Poultry science 2007 v.86 no.6 pp. 1253-1259
domestic animals, animal care, animal welfare, guidelines, animal well-being, ethics, animal husbandry, animal health, animal housing, agricultural law
Two notions broadly accepted in developed western societies have made animal care guidelines inevitable. These are that domestic animals are sentient and that humans are responsible to ensure the proper care of domestic animals. Despite these common views, people have differing moral understandings of the human-animal relationship, and there are sharp divisions over how these views should be applied to domestic animal care. Animal care guidelines have been developed by different nations at several organizational levels to represent a compromise that is acceptable to most people.
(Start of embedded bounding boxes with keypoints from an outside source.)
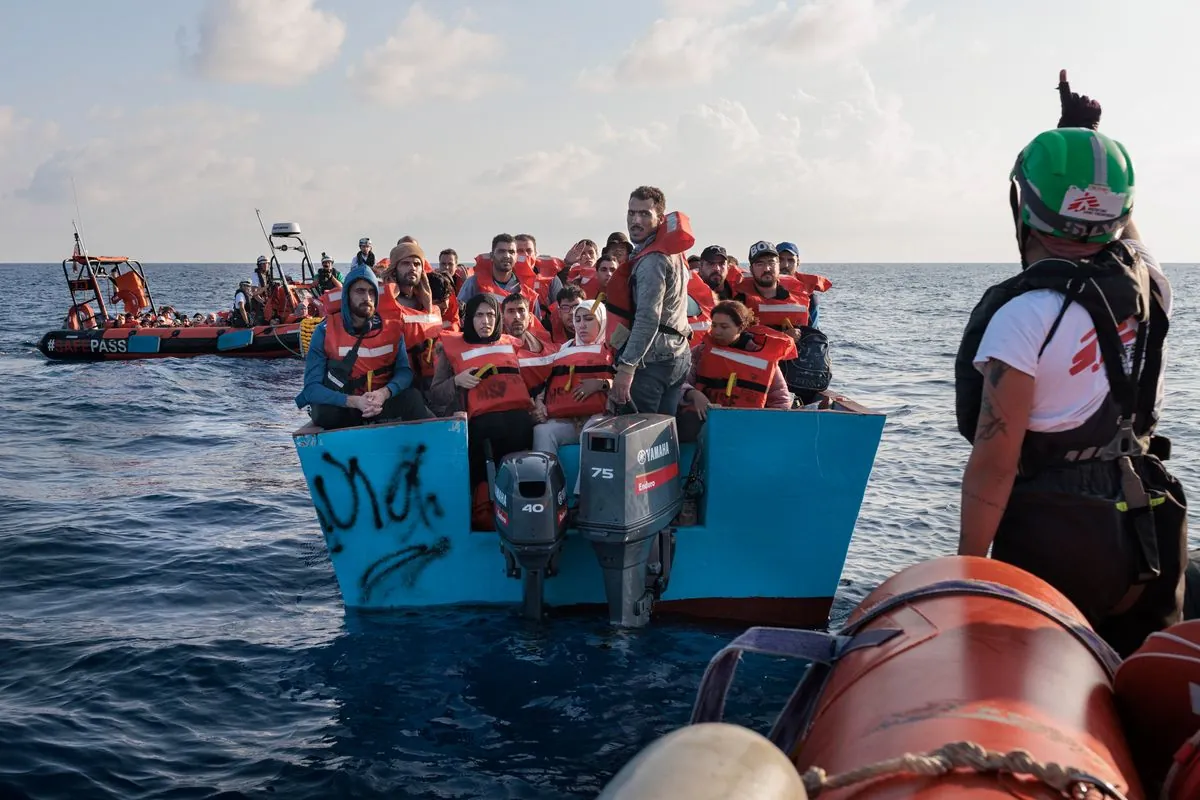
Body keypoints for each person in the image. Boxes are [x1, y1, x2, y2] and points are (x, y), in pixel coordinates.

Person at [955, 70, 1186, 658]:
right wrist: (1086, 140)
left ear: (1024, 204)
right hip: (1147, 527)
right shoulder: (1150, 286)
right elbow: (1124, 232)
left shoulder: (1026, 316)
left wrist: (964, 574)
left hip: (1060, 537)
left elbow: (994, 461)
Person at [428, 294, 535, 528]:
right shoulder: (449, 349)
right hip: (479, 427)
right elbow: (435, 394)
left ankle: (526, 514)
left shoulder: (511, 344)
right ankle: (481, 513)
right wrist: (456, 381)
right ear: (470, 318)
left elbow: (530, 382)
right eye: (479, 315)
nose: (485, 321)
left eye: (490, 315)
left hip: (518, 425)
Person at [294, 263, 433, 430]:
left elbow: (404, 372)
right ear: (347, 295)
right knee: (324, 411)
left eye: (371, 292)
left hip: (381, 402)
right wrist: (354, 402)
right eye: (360, 291)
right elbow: (311, 389)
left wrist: (383, 394)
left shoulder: (393, 328)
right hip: (347, 406)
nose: (367, 297)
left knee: (413, 398)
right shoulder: (324, 331)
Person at [607, 186, 693, 414]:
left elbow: (647, 318)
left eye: (645, 214)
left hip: (654, 361)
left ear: (660, 218)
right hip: (679, 353)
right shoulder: (673, 251)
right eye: (631, 213)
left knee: (640, 437)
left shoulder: (652, 261)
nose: (635, 220)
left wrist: (627, 367)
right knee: (665, 434)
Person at [676, 300, 794, 442]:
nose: (717, 331)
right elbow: (678, 382)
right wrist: (693, 394)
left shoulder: (764, 358)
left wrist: (767, 425)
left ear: (740, 328)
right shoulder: (700, 352)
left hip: (748, 428)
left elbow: (781, 400)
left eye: (724, 327)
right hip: (705, 422)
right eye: (714, 325)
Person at [532, 302, 614, 496]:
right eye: (577, 320)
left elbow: (625, 382)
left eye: (588, 319)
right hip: (568, 420)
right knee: (542, 431)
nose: (581, 325)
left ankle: (581, 498)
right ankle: (549, 494)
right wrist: (539, 403)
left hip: (599, 418)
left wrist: (602, 383)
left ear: (601, 321)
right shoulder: (564, 349)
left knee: (592, 431)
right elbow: (547, 382)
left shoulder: (612, 349)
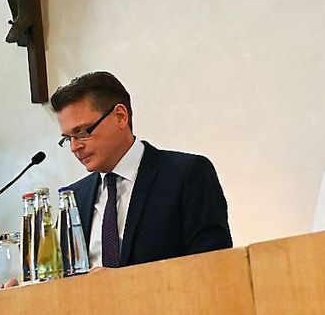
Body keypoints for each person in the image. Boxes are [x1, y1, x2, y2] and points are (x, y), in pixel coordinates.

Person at [51, 71, 232, 267]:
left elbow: (214, 265)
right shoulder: (74, 198)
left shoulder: (186, 174)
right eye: (68, 138)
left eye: (83, 132)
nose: (74, 147)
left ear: (120, 117)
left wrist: (120, 283)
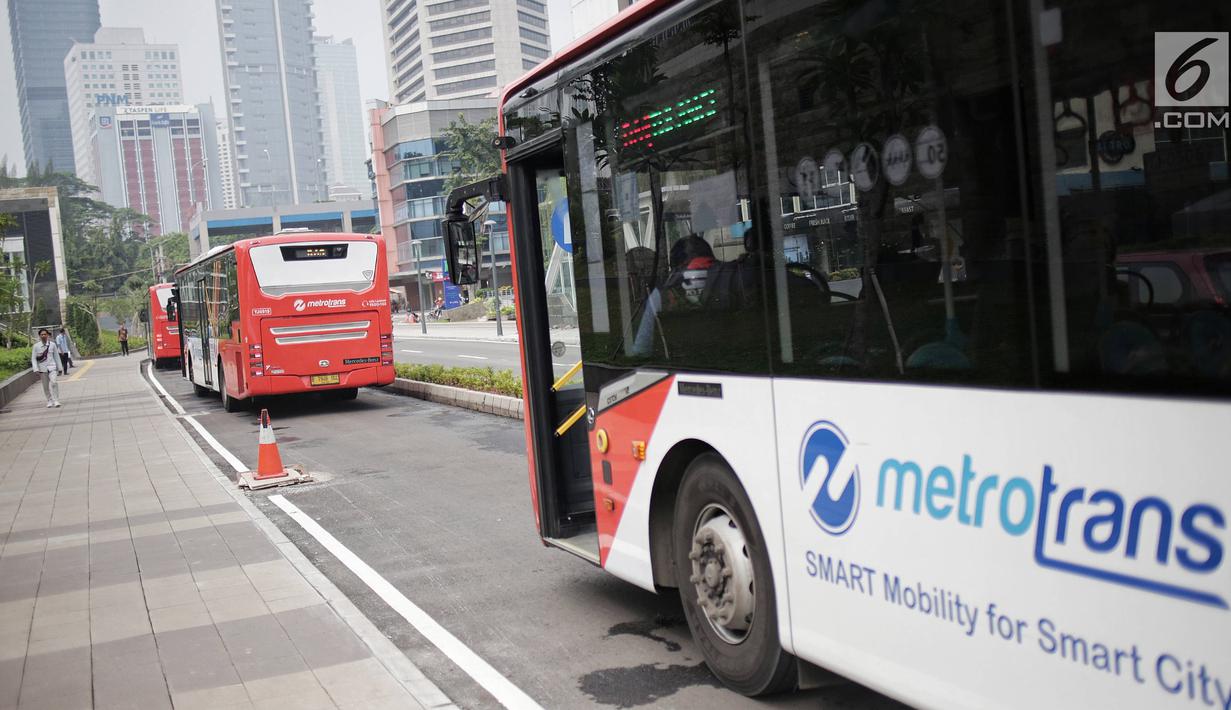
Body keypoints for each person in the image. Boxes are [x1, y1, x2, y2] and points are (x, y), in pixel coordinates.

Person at [631, 235, 716, 356]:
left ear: (674, 271)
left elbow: (641, 351)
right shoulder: (734, 280)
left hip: (676, 363)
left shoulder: (660, 296)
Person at [31, 328, 62, 408]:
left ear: (47, 335)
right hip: (42, 369)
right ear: (39, 336)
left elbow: (57, 357)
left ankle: (56, 400)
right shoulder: (36, 346)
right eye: (42, 334)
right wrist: (35, 369)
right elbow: (33, 358)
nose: (43, 336)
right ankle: (49, 400)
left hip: (52, 367)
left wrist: (60, 368)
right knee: (45, 386)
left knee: (54, 382)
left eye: (45, 334)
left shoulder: (53, 345)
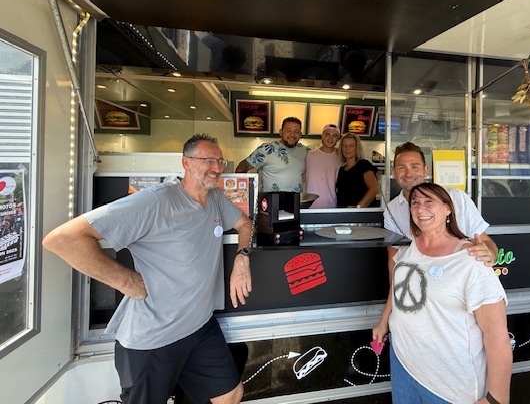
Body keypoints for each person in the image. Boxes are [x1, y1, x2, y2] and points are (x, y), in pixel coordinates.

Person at [42, 134, 253, 404]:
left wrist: (242, 258)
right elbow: (63, 239)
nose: (216, 167)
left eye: (219, 161)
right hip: (154, 336)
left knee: (230, 395)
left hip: (199, 326)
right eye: (207, 160)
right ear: (186, 163)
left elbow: (245, 224)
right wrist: (125, 281)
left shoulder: (214, 199)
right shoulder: (155, 201)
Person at [373, 182, 512, 404]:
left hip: (449, 383)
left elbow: (496, 334)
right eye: (415, 203)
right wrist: (384, 321)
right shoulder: (408, 247)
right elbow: (399, 289)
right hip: (403, 363)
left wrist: (497, 398)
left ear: (448, 208)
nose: (421, 208)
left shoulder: (471, 260)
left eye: (429, 202)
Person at [384, 142, 498, 264]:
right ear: (394, 172)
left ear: (425, 170)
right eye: (402, 168)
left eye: (415, 167)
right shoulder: (392, 210)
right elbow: (394, 257)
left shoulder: (456, 197)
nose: (408, 174)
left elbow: (486, 243)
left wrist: (489, 253)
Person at [236, 117, 308, 192]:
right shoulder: (266, 149)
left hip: (296, 199)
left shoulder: (305, 151)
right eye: (288, 130)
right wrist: (242, 193)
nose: (292, 134)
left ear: (300, 134)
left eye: (296, 131)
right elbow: (241, 168)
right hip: (271, 198)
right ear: (281, 132)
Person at [336, 132, 378, 208]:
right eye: (344, 146)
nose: (347, 148)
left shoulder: (364, 165)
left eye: (351, 145)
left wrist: (358, 207)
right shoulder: (341, 170)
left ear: (357, 148)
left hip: (360, 213)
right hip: (343, 212)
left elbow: (374, 189)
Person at [304, 123, 342, 208]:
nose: (330, 138)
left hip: (332, 206)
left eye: (334, 136)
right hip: (310, 206)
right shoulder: (309, 155)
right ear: (322, 136)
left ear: (338, 139)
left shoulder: (341, 158)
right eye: (327, 134)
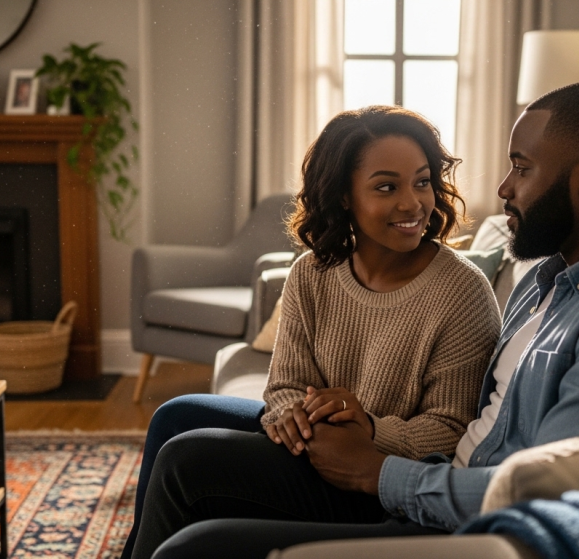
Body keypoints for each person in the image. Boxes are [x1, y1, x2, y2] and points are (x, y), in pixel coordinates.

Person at [129, 80, 579, 559]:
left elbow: (541, 494)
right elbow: (293, 384)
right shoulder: (551, 278)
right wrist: (310, 422)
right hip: (422, 477)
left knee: (194, 535)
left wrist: (376, 467)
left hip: (445, 511)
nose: (502, 187)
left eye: (521, 167)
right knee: (181, 426)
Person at [122, 106, 502, 558]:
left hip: (378, 474)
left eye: (422, 182)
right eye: (387, 187)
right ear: (344, 196)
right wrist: (293, 420)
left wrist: (367, 429)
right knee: (176, 416)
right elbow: (284, 384)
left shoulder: (463, 291)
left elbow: (451, 428)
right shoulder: (312, 273)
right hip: (314, 443)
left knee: (184, 462)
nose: (412, 203)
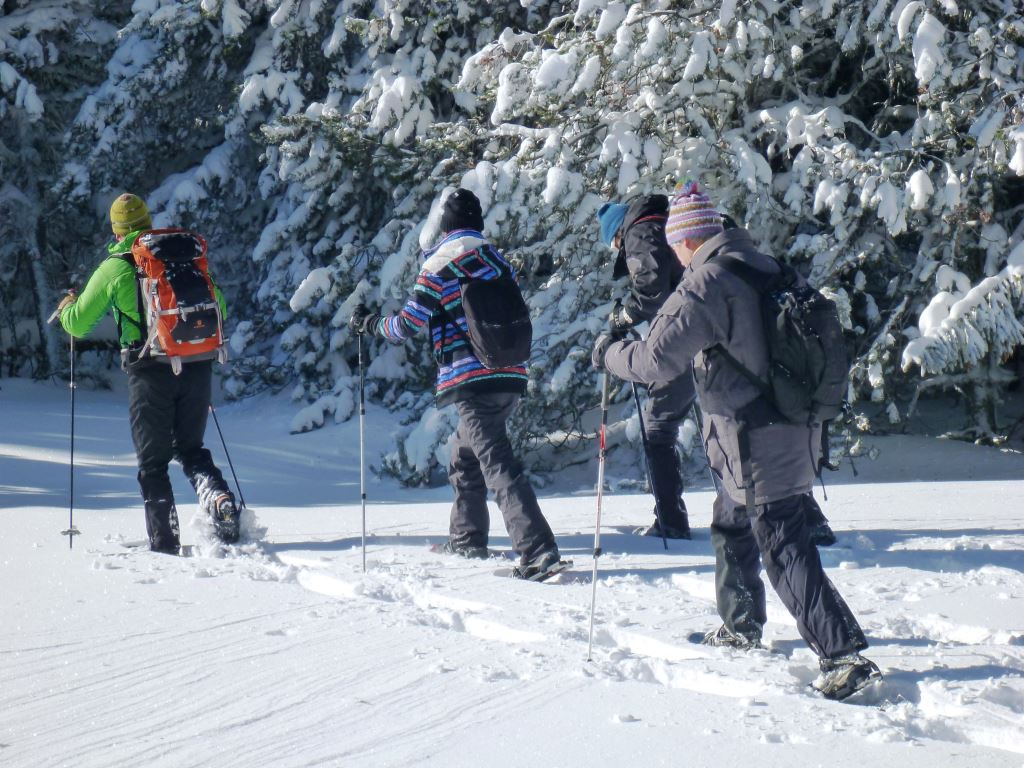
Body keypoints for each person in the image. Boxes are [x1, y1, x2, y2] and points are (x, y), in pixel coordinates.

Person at [591, 181, 880, 700]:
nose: (674, 253)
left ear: (686, 240)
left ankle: (843, 656)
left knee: (783, 543)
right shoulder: (766, 267)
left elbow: (656, 361)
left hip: (754, 437)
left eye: (676, 243)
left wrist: (609, 351)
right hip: (792, 425)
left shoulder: (705, 284)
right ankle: (740, 622)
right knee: (731, 520)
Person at [350, 188, 563, 580]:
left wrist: (369, 325)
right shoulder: (496, 259)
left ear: (444, 226)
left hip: (472, 378)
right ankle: (467, 538)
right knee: (463, 455)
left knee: (496, 462)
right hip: (510, 373)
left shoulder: (440, 263)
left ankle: (536, 550)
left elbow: (407, 325)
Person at [57, 193, 238, 554]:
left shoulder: (116, 267)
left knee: (152, 463)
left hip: (149, 369)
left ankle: (165, 544)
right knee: (191, 449)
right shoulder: (183, 257)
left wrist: (66, 307)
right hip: (197, 362)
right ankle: (219, 500)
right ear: (148, 221)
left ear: (115, 227)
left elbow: (78, 324)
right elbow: (221, 306)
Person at [596, 195, 693, 539]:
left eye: (616, 246)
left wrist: (624, 318)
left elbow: (652, 292)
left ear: (618, 235)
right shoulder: (665, 226)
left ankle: (671, 520)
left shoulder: (641, 231)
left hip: (686, 341)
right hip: (706, 337)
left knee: (658, 431)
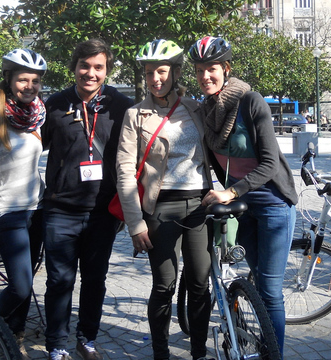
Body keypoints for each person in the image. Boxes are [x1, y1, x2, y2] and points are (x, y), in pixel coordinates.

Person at [189, 35, 297, 357]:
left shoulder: (251, 101)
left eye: (212, 69)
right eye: (199, 70)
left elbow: (268, 163)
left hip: (272, 201)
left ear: (225, 68)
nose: (205, 76)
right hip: (240, 205)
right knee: (256, 278)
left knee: (270, 290)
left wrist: (232, 191)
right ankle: (253, 332)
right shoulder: (206, 110)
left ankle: (272, 353)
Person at [115, 40, 213, 360]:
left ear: (176, 72)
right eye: (148, 73)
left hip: (199, 205)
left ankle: (199, 351)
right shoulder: (135, 115)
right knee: (164, 285)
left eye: (161, 71)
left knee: (199, 283)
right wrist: (135, 223)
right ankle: (161, 353)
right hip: (161, 209)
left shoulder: (195, 108)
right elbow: (125, 171)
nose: (155, 78)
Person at [41, 39, 133, 360]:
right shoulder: (54, 104)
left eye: (98, 67)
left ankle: (87, 338)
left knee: (95, 279)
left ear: (106, 70)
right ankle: (56, 344)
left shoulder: (120, 106)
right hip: (60, 210)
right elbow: (27, 147)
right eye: (84, 65)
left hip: (101, 212)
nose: (90, 73)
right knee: (59, 281)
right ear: (74, 67)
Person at [0, 48, 48, 351]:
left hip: (36, 210)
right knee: (19, 285)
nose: (29, 86)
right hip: (7, 213)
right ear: (9, 78)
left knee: (26, 282)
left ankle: (12, 336)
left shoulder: (35, 116)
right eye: (23, 79)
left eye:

These organizational levels include individual poultry companies, national poultry associations, individual customers of the poultry industry, national associations of customer companies, national governments, and international organizations. Animal care guideline development has typically included input from producers and scientists and, depending on the sponsoring organization, animal advocates and government representatives as well. Animal advocacy groups have also sought to influence domestic animal care by campaigning against animal production practices or by offering their preferred guidelines for producers to adopt in the hope that the endorsement of the welfare group would add value to the product. Originally, animal care guidelines were only recommended, with little or no requirement for compliance. In recent years, the need for retail companies to assure certain welfare standards has led to animal welfare auditing of production facilities. Animal care guidelines primarily have sought to establish standards for handling and husbandry in existing production systems. Future guidelines may put increasing emphasis on adoption of alternative management practices or housing systems. International animal care guidelines are being developed on 2 levels (i.e., among national governments to create a common standard for trade in animal products and within international retail companies to create company-wide animal care standards). These initiatives should tend to unify farm animal care standards worldwide but perhaps at a level some nations might consider lower than preferable.